Work task> Copy out the entries verbatim from the line containing "colocaron 199.395 vacunas, cifra" through the line containing "521 reviews", with both of those lines included. Leave out the picture markers.

Dataset entries
──────

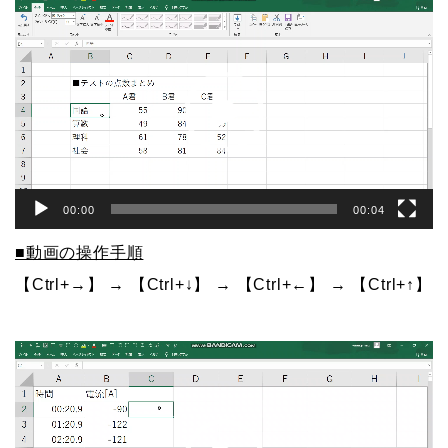
動
画
プ
レ
ー
ヤ
ー
00:00
00:04
■動画の操作手順
【Ctrl+→】 → 【Ctrl+↓】 → 【Ctrl+←】 → 【Ctrl+↑】
動
画
プ
レ
ー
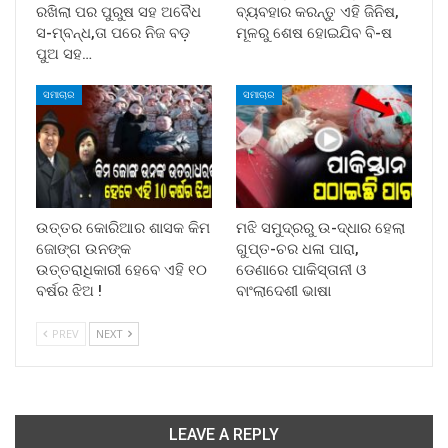
ରଖିଲା ପର ପୁରୁଷ ସହ ଅବୈଧ
ବ୍ୟବହାର କରନ୍ତୁ ଏହି ଜିନିଷ,
ସ-ମ୍ବନ୍ଧ,ତା ପରେ ନିଜ ବଡ଼
ମୂଳରୁ ଶେଷ ହୋଇଯିବ ବି-ଷ
ପୁଅ ସହ…
ସମାଚାର
ସମାଚାର
ଉତ୍ତର କୋରିଆର ଶାସକ କିମ
ମଝି ସମୁଦ୍ରରୁ ଉ-ଦ୍ଧାର ହେଲା
ଜୋଙ୍ଗ ଉନଙ୍କ
ଗୁପ୍ତ-ଚର ଧଳା ପାରା,
ଉତ୍ତରାଧିକାରୀ ହେବେ ଏହି ୧୦
ଡେଣାରେ ପାକିସ୍ତାନୀ ଓ
ବର୍ଷର ଝିଅ !
ବାଂଲାଦେଶୀ ଭାଷା
PREV
NEXT
LEAVE A REPLY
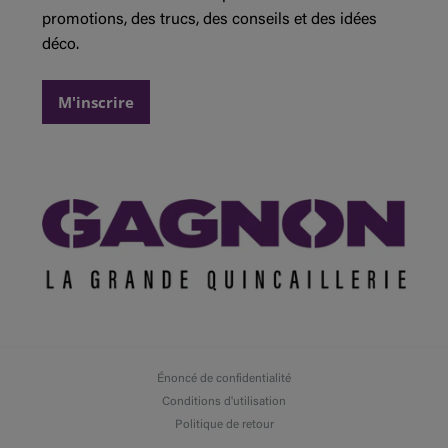
promotions, des trucs, des conseils et des idées
déco.
M'inscrire
Énoncé de confidentialité
Conditions d'utilisation
Politique de retour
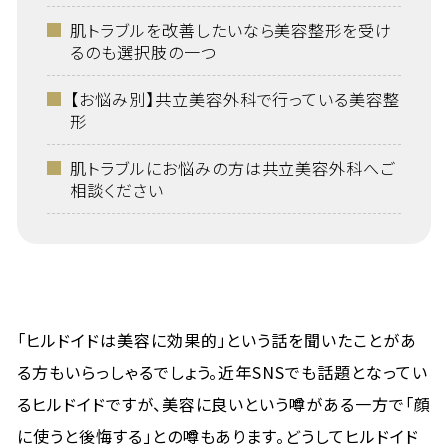
肌トラブルを改善したいなら美容整形を受け
るのも選択肢の一つ
【お悩み別】共立美容外科で行っている美容整
形
肌トラブルにお悩みの方は共立美容外科へご
相談ください
「ヒルドイドは美容に効果的」という話を聞いたことがあ
る方もいらっしゃるでしょう。近年SNSでも話題となってい
るヒルドイドですが、美容に良いという噂がある一方で「顔
に使うと後悔する」との噂もあります。どうしてヒルドイド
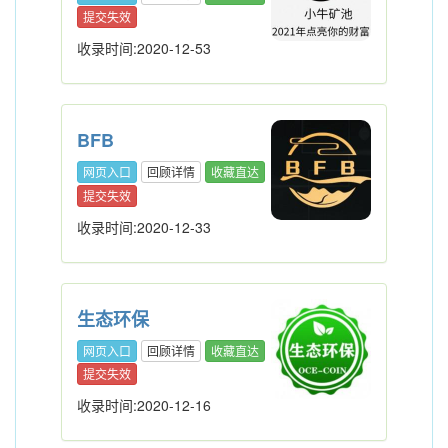
提交失效
收录时间:2020-12-53
BFB
网页入口
回顾详情
收藏直达
提交失效
收录时间:2020-12-33
生态环保
网页入口
回顾详情
收藏直达
提交失效
收录时间:2020-12-16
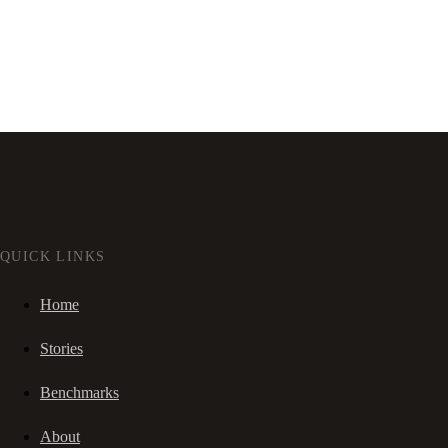
QUICK LINKS
Home
Stories
Benchmarks
About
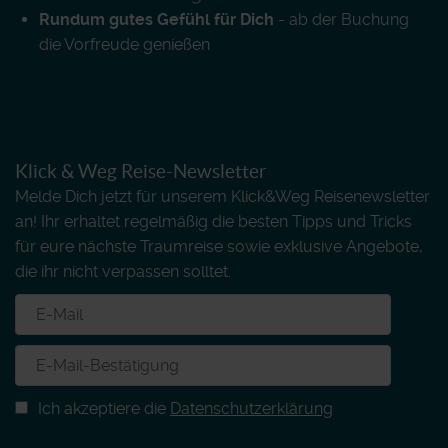
Rundum gutes Gefühl für Dich
- ab der Buchung
die Vorfreude genießen
Klick & Weg Reise-Newsletter
Melde Dich jetzt für unserem Klick&Weg Reisenewsletter
an! Ihr erhaltet regelmäßig die besten Tipps und Tricks
für eure nächste Traumreise sowie exklusive Angebote,
die ihr nicht verpassen solltet.
Ich akzeptiere die
Datenschutzerklärung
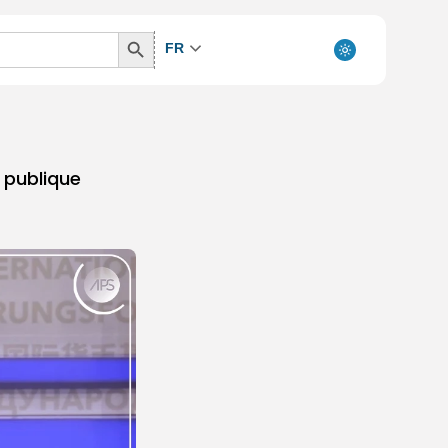
Search
FR
Button
e publique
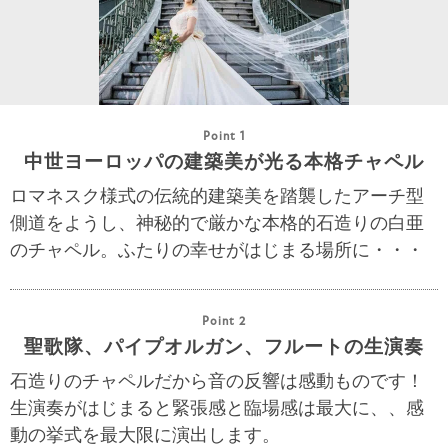
Point 1
中世ヨーロッパの建築美が光る本格チャペル
ロマネスク様式の伝統的建築美を踏襲したアーチ型
側道をようし、神秘的で厳かな本格的石造りの白亜
のチャペル。ふたりの幸せがはじまる場所に・・・
Point 2
聖歌隊、パイプオルガン、フルートの生演奏
石造りのチャペルだから音の反響は感動ものです！
生演奏がはじまると緊張感と臨場感は最大に、、感
動の挙式を最大限に演出します。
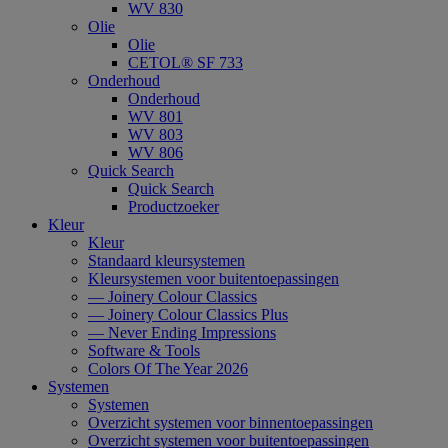
WV 830
Olie
Olie
CETOL® SF 733
Onderhoud
Onderhoud
WV 801
WV 803
WV 806
Quick Search
Quick Search
Productzoeker
Kleur
Kleur
Standaard kleursystemen
Kleursystemen voor buitentoepassingen
— Joinery Colour Classics
— Joinery Colour Classics Plus
— Never Ending Impressions
Software & Tools
Colors Of The Year 2026
Systemen
Systemen
Overzicht systemen voor binnentoepassingen
Overzicht systemen voor buitentoepassingen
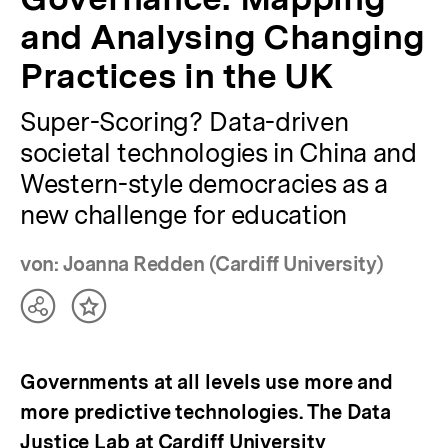
and Analysing Changing
Practices in the UK
Super-Scoring? Data-driven
societal technologies in China and
Western-style democracies as a
new challenge for education
von: Joanna Redden (Cardiff University)
Teilen
Inhalt
Optionen
merken
anzeigen
Governments at all levels use more and
more predictive technologies. The Data
Justice Lab at Cardiff University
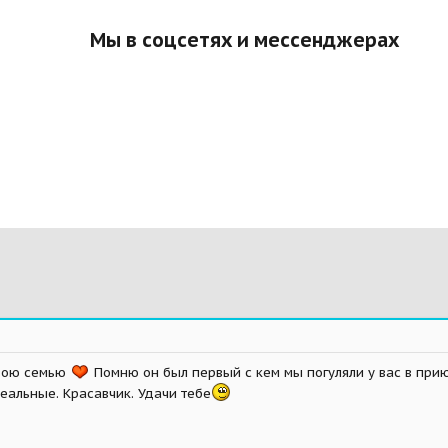
Мы в соцсетях и мессенджерах
свою семью
Помню он был первый с кем мы погуляли у вас в прию
реальные. Красавчик. Удачи тебе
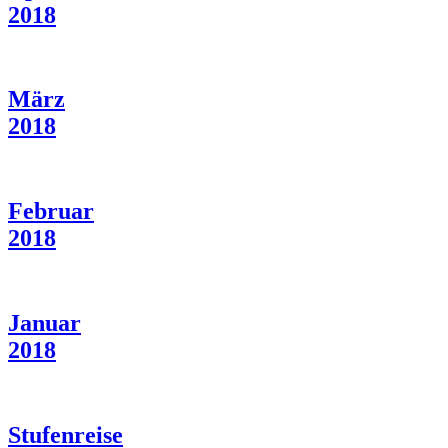
2018
März
2018
Februar
2018
Januar
2018
Stufenreise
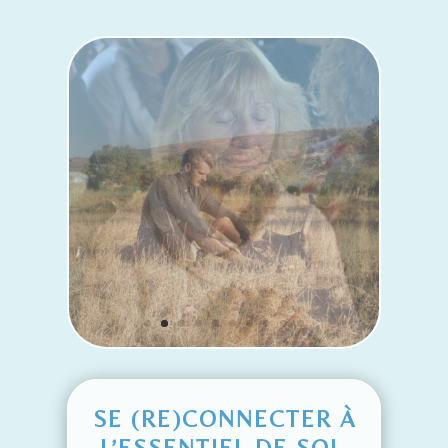
SE (RE)CONNECTER À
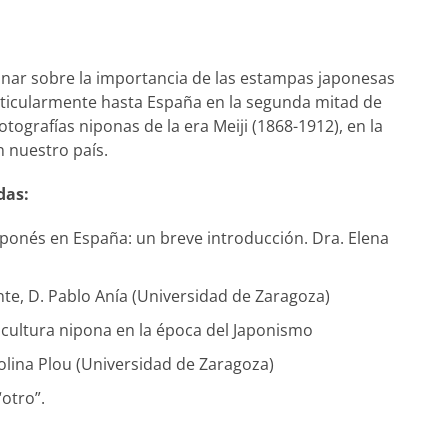
onar sobre la importancia de las estampas japonesas
rticularmente hasta España en la segunda mitad de
otografías niponas de la era Meiji (1868-1912), en la
n nuestro país.
das:
aponés en España: un breve introducción. Dra. Elena
te, D. Pablo Anía (Universidad de Zaragoza)
ultura nipona en la época del Japonismo
rolina Plou (Universidad de Zaragoza)
otro”.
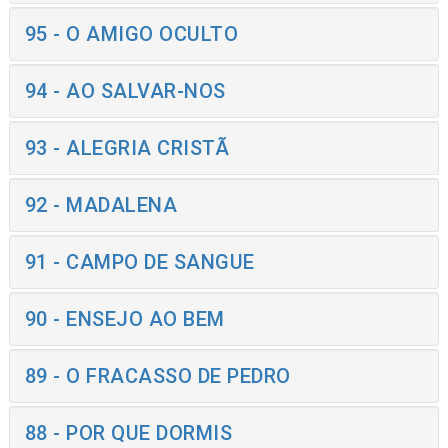
95 - O AMIGO OCULTO
94 - AO SALVAR-NOS
93 - ALEGRIA CRISTÃ
92 - MADALENA
91 - CAMPO DE SANGUE
90 - ENSEJO AO BEM
89 - O FRACASSO DE PEDRO
88 - POR QUE DORMIS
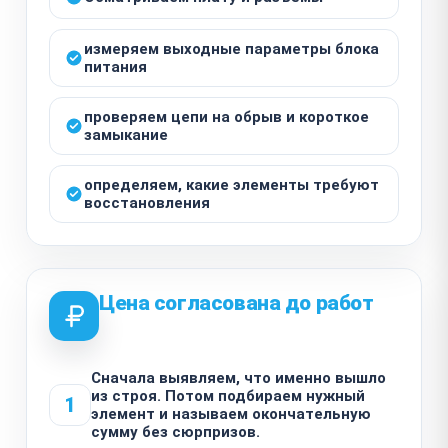
измеряем выходные параметры блока
питания
проверяем цепи на обрыв и короткое
замыкание
определяем, какие элементы требуют
восстановления
Цена согласована до работ
Сначала выявляем, что именно вышло
из строя. Потом подбираем нужный
1
элемент и называем окончательную
сумму без сюрпризов.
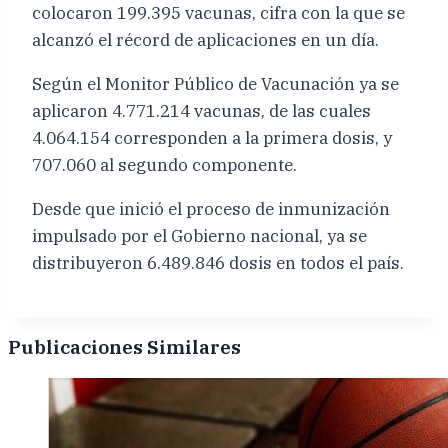
colocaron 199.395 vacunas, cifra con la que se
alcanzó el récord de aplicaciones en un día.
Según el Monitor Público de Vacunación ya se
aplicaron 4.771.214 vacunas, de las cuales
4.064.154 corresponden a la primera dosis, y
707.060 al segundo componente.
Desde que inició el proceso de inmunización
impulsado por el Gobierno nacional, ya se
distribuyeron 6.489.846 dosis en todos el país.
Publicaciones Similares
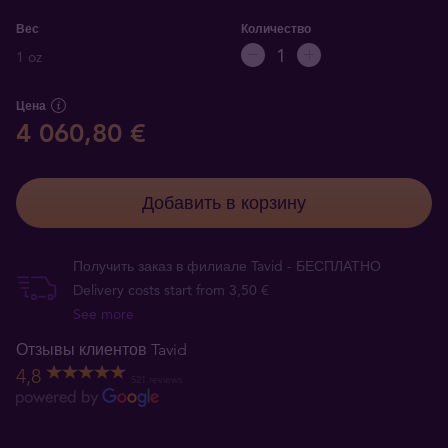
Вес
Количество
1 oz
Цена
4 060,80 €
Добавить в корзину
Получить заказ в филиале Tavid - БЕСПЛАТНО
Delivery costs start from 3,50 €
See more
Отзывы клиентов Tavid
4,8
521 reviews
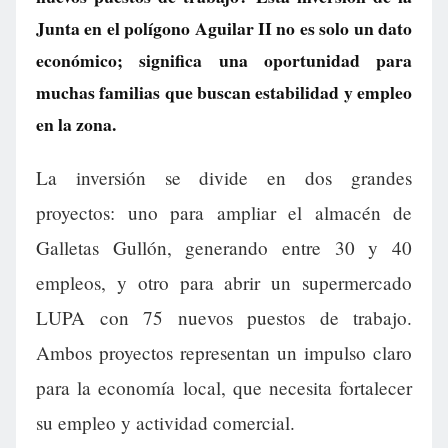
Junta en el polígono Aguilar II no es solo un dato
económico; significa una oportunidad para
muchas familias que buscan estabilidad y empleo
en la zona.
La inversión se divide en dos grandes
proyectos: uno para ampliar el almacén de
Galletas Gullón, generando entre 30 y 40
empleos, y otro para abrir un supermercado
LUPA con 75 nuevos puestos de trabajo.
Ambos proyectos representan un impulso claro
para la economía local, que necesita fortalecer
su empleo y actividad comercial.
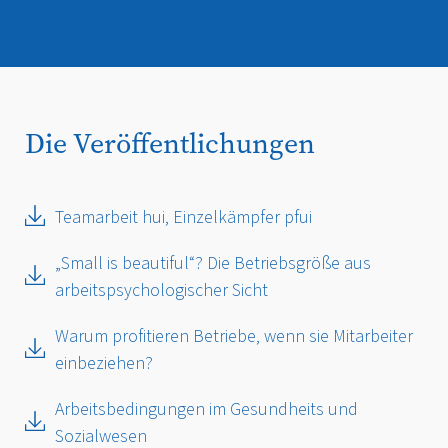
Die Veröffentlichungen
Teamarbeit hui, Einzelkämpfer pfui
„Small is beautiful“? Die Betriebsgröße aus
arbeitspsychologischer Sicht
Warum profitieren Betriebe, wenn sie Mitarbeiter
einbeziehen?
Arbeitsbedingungen im Gesundheits und
Sozialwesen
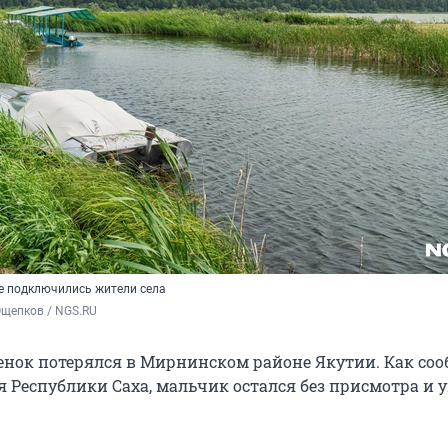
же подключились жители села
Ощепков / NGS.RU
енок потерялся в Мирнинском районе Якутии. Как со
 Республики Саха, мальчик остался без присмотра и 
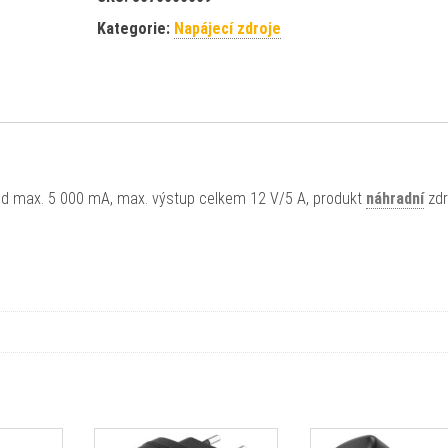
Kategorie:
Napájecí zdroje
ud max. 5 000 mA, max. výstup celkem 12 V/5 A, produkt
náhradní
zdr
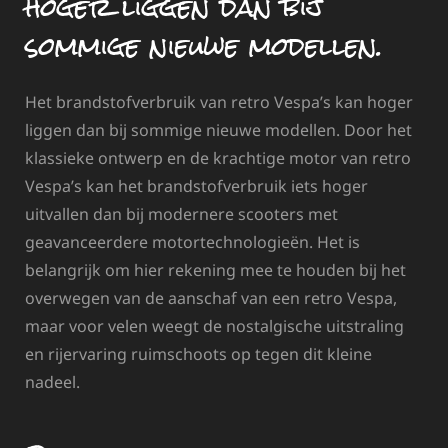
hoger liggen dan bij
sommige nieuwe modellen.
Het brandstofverbruik van retro Vespa’s kan hoger
liggen dan bij sommige nieuwe modellen. Door het
klassieke ontwerp en de krachtige motor van retro
Vespa’s kan het brandstofverbruik iets hoger
uitvallen dan bij modernere scooters met
geavanceerdere motortechnologieën. Het is
belangrijk om hier rekening mee te houden bij het
overwegen van de aanschaf van een retro Vespa,
maar voor velen weegt de nostalgische uitstraling
en rijervaring ruimschoots op tegen dit kleine
nadeel.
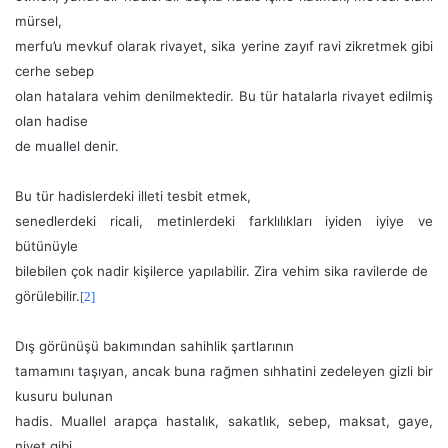
mürsel,
merfu’u mevkuf olarak rivayet, sika yerine zayıf ravi zikretmek gibi
cerhe sebep
olan hatalara vehim denilmektedir. Bu tür hatalarla rivayet edilmiş
olan hadise
de muallel denir.
Bu tür hadislerdeki illeti tesbit etmek,
senedlerdeki ricali, metinlerdeki farklılıkları iyiden iyiye ve
bütünüyle
bilebilen çok nadir kişilerce yapılabilir. Zira vehim sika ravilerde de
görülebilir.
[2]
Dış görünüşü bakımından sahihlik şartlarının
tamamını taşıyan, ancak buna rağmen sıhhatini zedeleyen gizli bir
kusuru bulunan
hadis. Muallel arapça hastalık, sakatlık, sebep, maksat, gaye,
niyet gibi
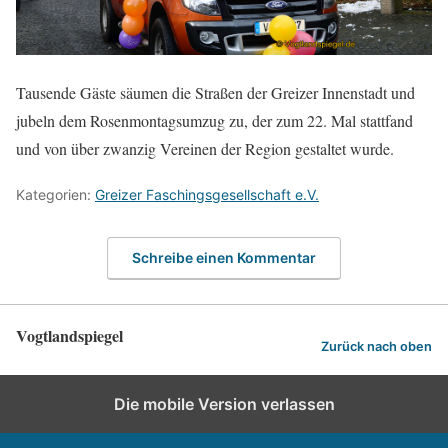
Tausende Gäste säumen die Straßen der Greizer Innenstadt und
jubeln dem Rosenmontagsumzug zu, der zum 22. Mal stattfand
und von über zwanzig Vereinen der Region gestaltet wurde.
Kategorien:
Greizer Faschingsgesellschaft e.V.
Schreibe einen Kommentar
Vogtlandspiegel
Zurück nach oben
Die mobile Version verlassen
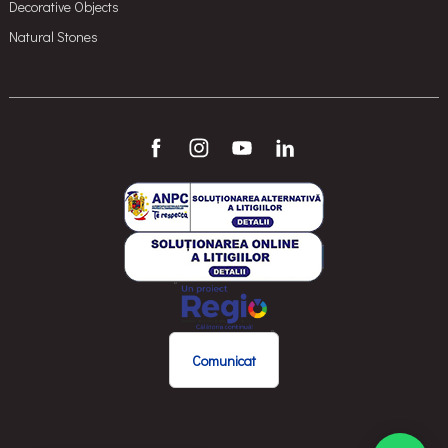
Decorative Objects
Natural Stones
Comunicat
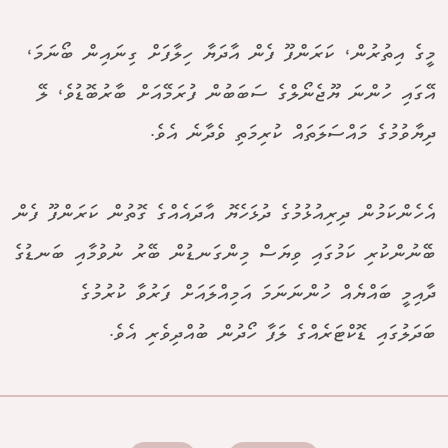
މީގެ އިތުރުން، ކަރަންފޫ ފެން އާދަޔާ ހިލާފަށް ގިނައިން ބޯނަމަ،
އޭގައި ހުންނަ ޔޫޖެނޯލްގެ ސަބަބުން ފުރަމޭއަށް ބާރުބޮޑުވެ، ލޭ
ދިޔާވުމުގެ މައްސަލަތައް ކުރިމަތި ވެދާނެ އެވެ.
އެހެންކަމުން ދިރިއުޅުމުގެ ދުޅަހެޔޮ އާދައެއްގެ ގޮތުން ކަރަންފޫ ފެން
ބޭނުންކުރި ކަމުގައި ވިޔަސް މިންގަނޑުން ބޭރު ނުވުމާއި ބަނޑުގެ
ދާއިމީ ބައްޔެއް ހުންނަނަމަ އަމިއްލައަށް ފަރުވާ ކުރުމުގެ
ބަދަލުގައި ޑޮކްޓަރެއްގެ ލަފާ ހޯދުން ބުއްދިވެރި އެވެ.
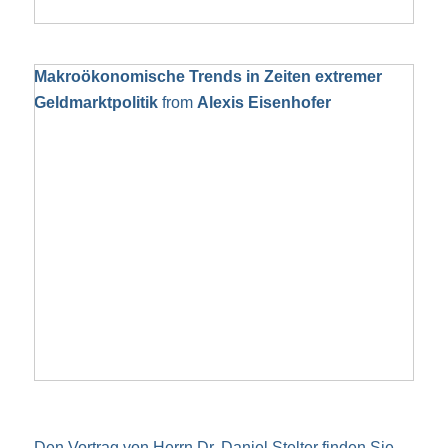
Makroökonomische Trends in Zeiten extremer
Geldmarktpolitik
from
Alexis Eisenhofer
Den Vortrag von Herrn Dr. Daniel Stelter finden Sie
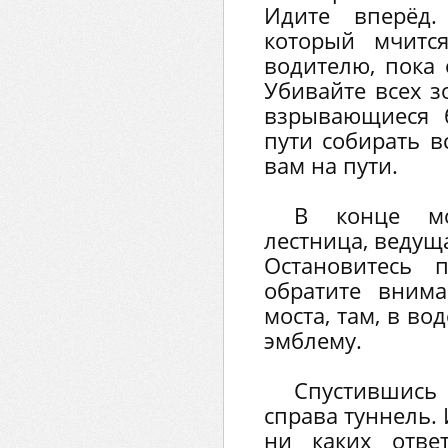
Идите вперёд.
который мчитс
водителю, пока 
Убивайте всех з
взрывающиеся 
пути собирать в
вам на пути.
В конце мо
лестница, ведущ
Остановитесь 
обратите вним
моста, там, в в
эмблему.
Спустившись 
справа туннель.
ни каких отве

──────

Solution>
colocaron 199.395 vacunas, cifra con la que se
alcanzó el récord de aplicaciones en un día.
Según el Monitor Público de Vacunación ya se
aplicaron 4.771.214 vacunas, de las cuales
4.064.154 corresponden a la primera dosis, y
707.060 al segundo componente.
Desde que inició el proceso de inmunización
impulsado por el Gobierno nacional, ya se
distribuyeron 6.489.846 dosis en todos el país.
Publicaciones Similares
Вес
Количество
1 oz
Цена
4 060,80 €
Добавить в корзину
Получить заказ в филиале Tavid - БЕСПЛАТНО
Delivery costs start from 3,50 €
See more
Отзывы клиентов Tavid
4,8
521 reviews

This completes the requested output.